Van Doesburg vroeg daarnaast aandacht voor het belang van vroegtijdige herkenning van risicopatiënten. Kenmerkend is niet alleen overgewicht, want het kan ook gaan om het slanke fenotype met buikvet; daarnaast klachten zoals vermoeidheid, stemmingsproblemen, hypertensie of darmklachten. In het lab kunnen verhoogde triglyceriden, ALAT en insuline, en soms afwijkingen in het darmmicrobioom, richtinggevend zijn. Voor de praktijk adviseerde zij systematische screening op buikomvang, voeding, stress en slaap.
‘De kracht van preventie ligt in het mensen laten begrijpen wat hun eigen rol is. Als je ze de regie teruggeeft, kunnen ze zelf het verschil maken.’ Daarbij luidde haar advies: eet niet de hele tijd en focus op vers, onbewerkt voedsel.
Therapeutische koolhydraatbeperking
Internist Yvo Sijpkens (Haaglanden Medisch Centrum) bracht een gepassioneerd pleidooi voor therapeutische koolhydraatbeperking (TKB) als effectieve behandeling voor metabole dysfunctie en leversteatose. Met aanstekelijk enthousiasme schetste hij hoe insulineresistentie aan de basis ligt van het probleem. ‘Voor de diagnose van diabetes type 2 is er al een lange stille schreeuw van de lever’, aldus Sijpkens. Hij presenteerde TKB als een internationaal erkende interventie die de grondoorzaken aanpakt: het verlaagt effectief insulinespiegels, remt ontstekingen en activeert vetverbranding. De Virta Health studie, die patiënten tot vijf jaar volgde, toonde indrukwekkende resultaten met remissie van niet alleen diabetes, maar ook van Metabolic Dysfunction-Associated Steatohepatitis ofwel MASH. Sijpkens benadrukte het belang van gedragsverandering: ‘We moeten van patiënten naar 'actiënten', wat betekent dat mensen zelf de regie nemen.’ Daarbij wees hij er terecht op dat het cruciaal is om stil te staan bij het waarom: waarom eten mensen verkeerd en teveel?
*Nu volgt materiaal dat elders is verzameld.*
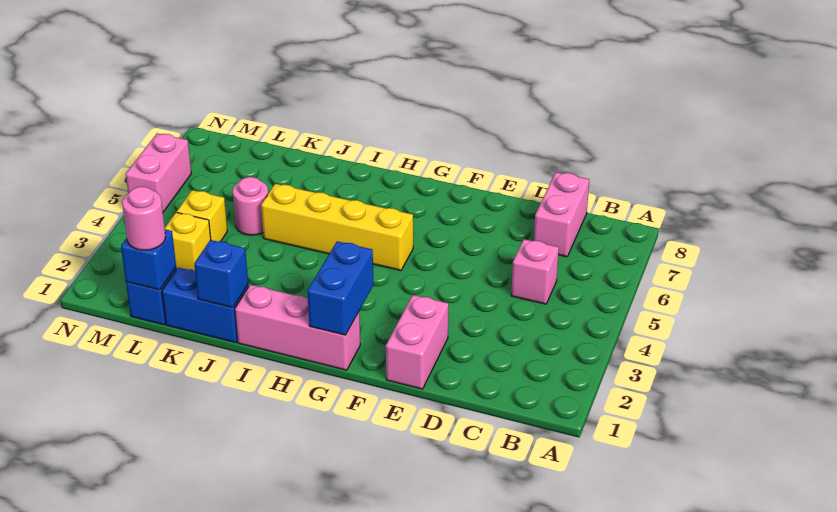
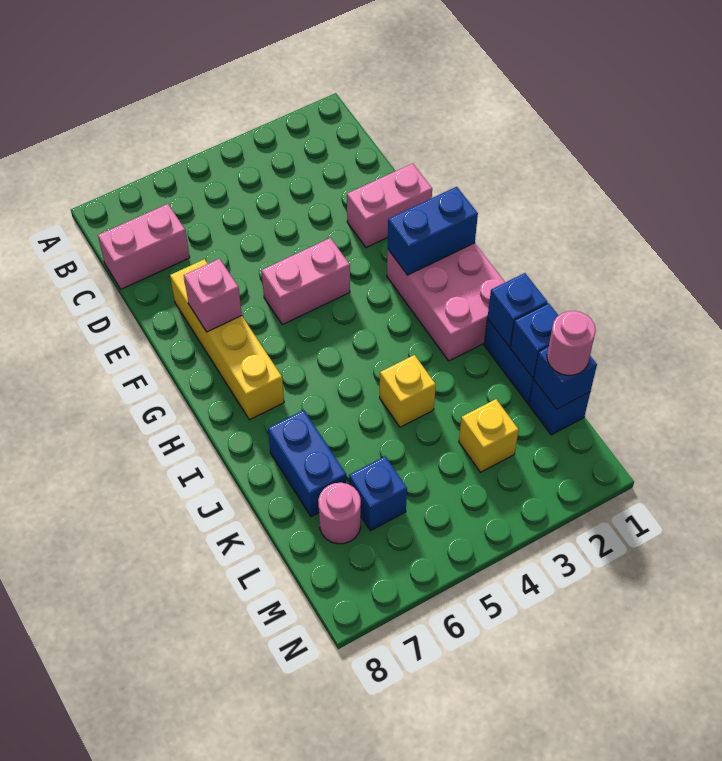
pink 1x1 brick [511,239,559,304] -> pink 1x1 brick moved to [184,259,242,332]
pink 1x3 brick [235,285,360,370] -> pink 2x3 brick [387,243,505,361]
yellow 1x4 brick [261,184,413,270] -> yellow 1x4 brick moved to [170,259,284,420]
none -> blue 1x2 brick [268,410,346,517]
none -> blue 1x1 brick [510,303,559,377]
pink 1x1 round brick [233,177,268,235] -> pink 1x1 round brick moved to [318,483,361,544]
yellow 1x1 brick [177,190,227,241] -> yellow 1x1 brick moved to [380,355,436,427]
none -> blue 1x1 brick [349,456,407,531]
pink 1x2 brick [126,133,191,212] -> pink 1x2 brick moved to [262,238,350,325]

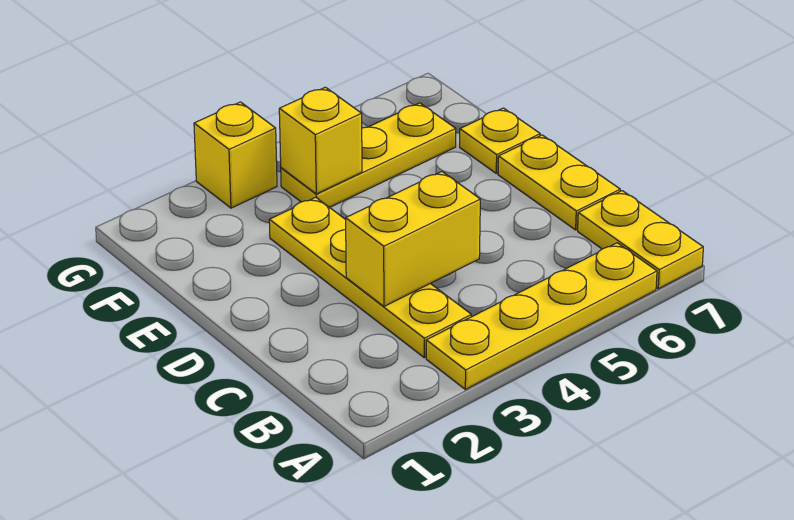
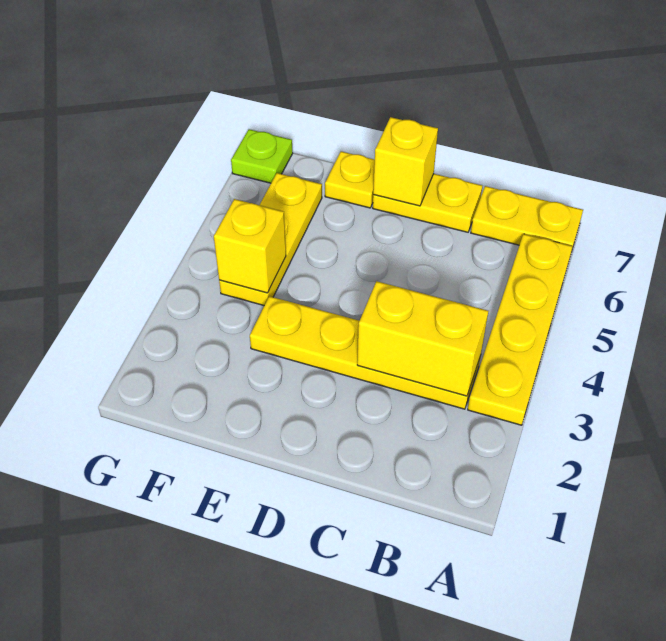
yellow 1x2 brick [346,172,480,306] -> yellow 1x2 brick turned to [357,281,488,396]
yellow 1x1 brick [194,102,277,208] -> yellow 1x1 brick moved to [373,117,438,206]
none -> lime 1x1 plate [231,129,293,183]

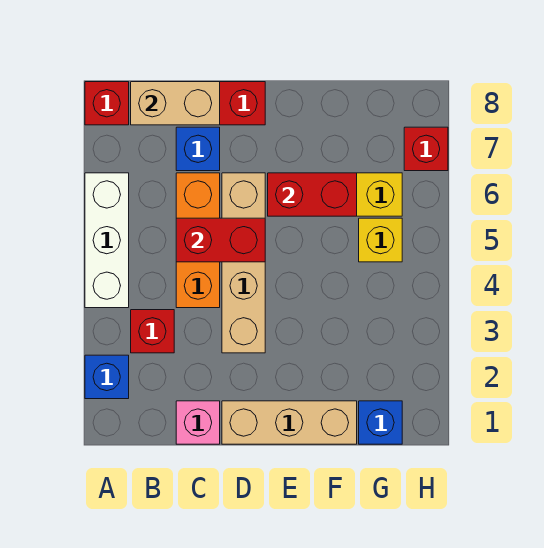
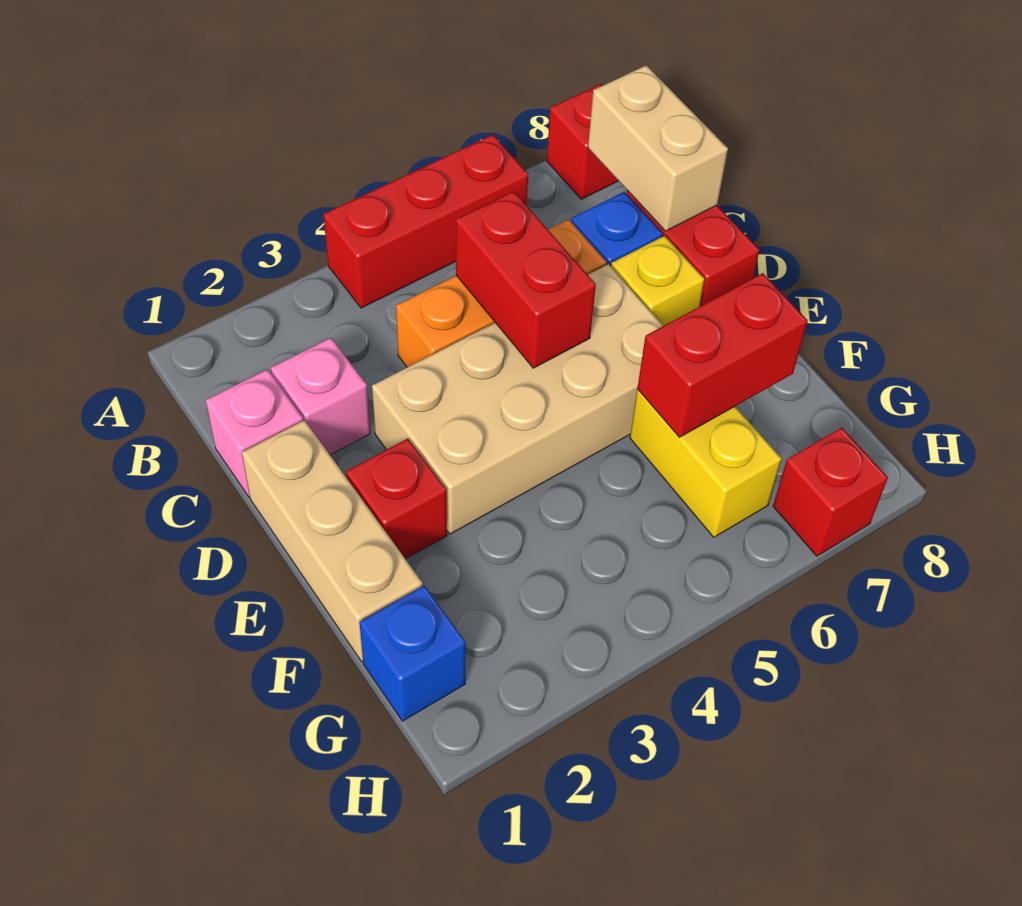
blue 1x1 brick [85,355,129,399] -> none
white 1x3 brick [85,173,129,308] -> red 1x3 brick [323,135,528,308]
red 1x1 brick [131,310,174,353] -> red 1x1 brick moved to [346,439,447,559]
none -> pink 1x1 brick [271,338,370,455]
tan 1x4 brick [222,173,265,353] -> tan 2x4 brick [372,264,663,534]
red 1x2 brick [268,173,357,216] -> red 1x2 brick turned to [637,273,808,437]
yellow 1x1 brick [359,218,402,262] -> yellow 1x1 brick moved to [611,236,704,326]

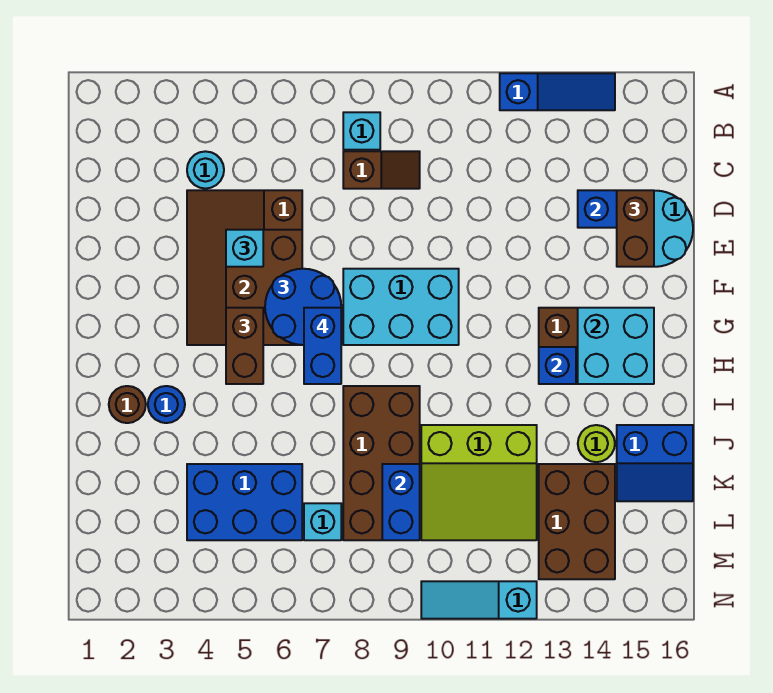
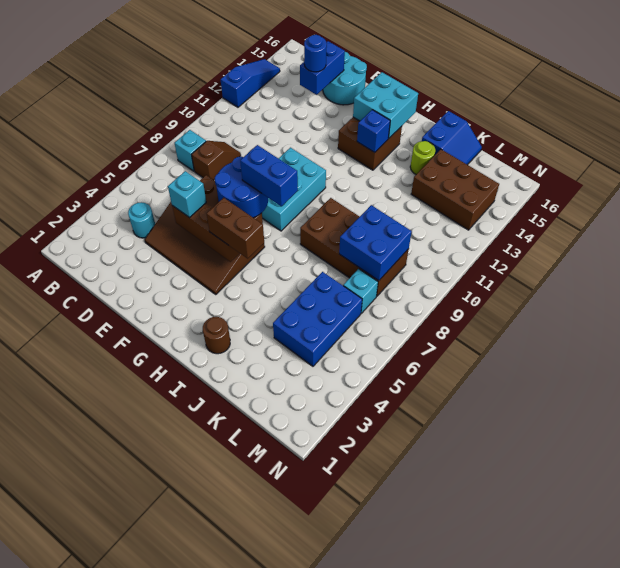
brown 1x2 brick [617,190,654,267] -> none
blue 1x1 round brick [148,386,185,423] -> blue 1x1 round brick moved to [304,35,327,72]
lime 3x3 slope [421,425,537,540] -> none
blue 1x2 brick [382,464,420,540] -> blue 2x2 brick [339,205,412,281]
cyan 1x3 slope [421,581,537,619] -> none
Vaak liggen emotie, eenzaamheid of trauma ten grondslag aan overgewicht.
Integrale benadering
Anne van Veen, integrale voedingstherapeut, sloot de dag af met een verfrissende kijk op leververvetting vanuit de Traditional Chinese Medicine (TCM). Haar integrale aanpak combineert westerse diagnostiek met TCM-principes.
Ze vroeg het publiek twee kernbegrippen te onthouden: Wei en Chi, begrippen die in de TCM de spijsverteringsenergie en vitale levensenergie aanduiden. Ze besprak het samenspel tussen leverstagnatie en leverhitte en hoe complex die relatie kan zijn.
Van Veen benadrukte dat patiënten zelden binnenkomen met de klacht ‘ik heb leververvetting’. Een goede anamnese en aanvullende diagnostiek, zoals laboratoriumonderzoek, darmmicrobioomanalyse en het gebruik van een ‘leverpaspoort’, kunnen daarbij waardevolle inzichten geven.
Van Veen presenteerde praktijkcases waarin ze liet zien hoe emotionele factoren, voedingspatronen en constitutionele kenmerken samenhangen met leverproblematiek. Daarnaast gaf ze praktische adviezen, zoals het gebruik van een Römertopf om voedingsstoffen te behouden bij de bereiding van maaltijden en het toepassen van een zogenoemde squatty potty (poepkrukje), waarmee de knieën hoger dan de heupen komen te staan om de stoelgang te vergemakkelijken. Haar boodschap: ‘Klein beginnen maakt het grootste verschil. Stapje voor stapje heeft een cumulatief effect.’
Praktische implicaties
De boodschap was helder: we bevinden ons in een metabole gezondheidscrisis die een fundamentele verandering in denken en handelen vereist. Van symptoombestrijding naar preventie, van monodisciplinair naar integraal, van passieve patiënt naar actieve 'actiënt'. Het goede nieuws: we hebben krachtige tools in handen. Door vroege signalering, holistische aanpak en focus op leefstijl kunnen we deze stille epidemie het hoofd bieden. Voor de aanwezige professionals een inspirerende oproep om samen het verschil te maken.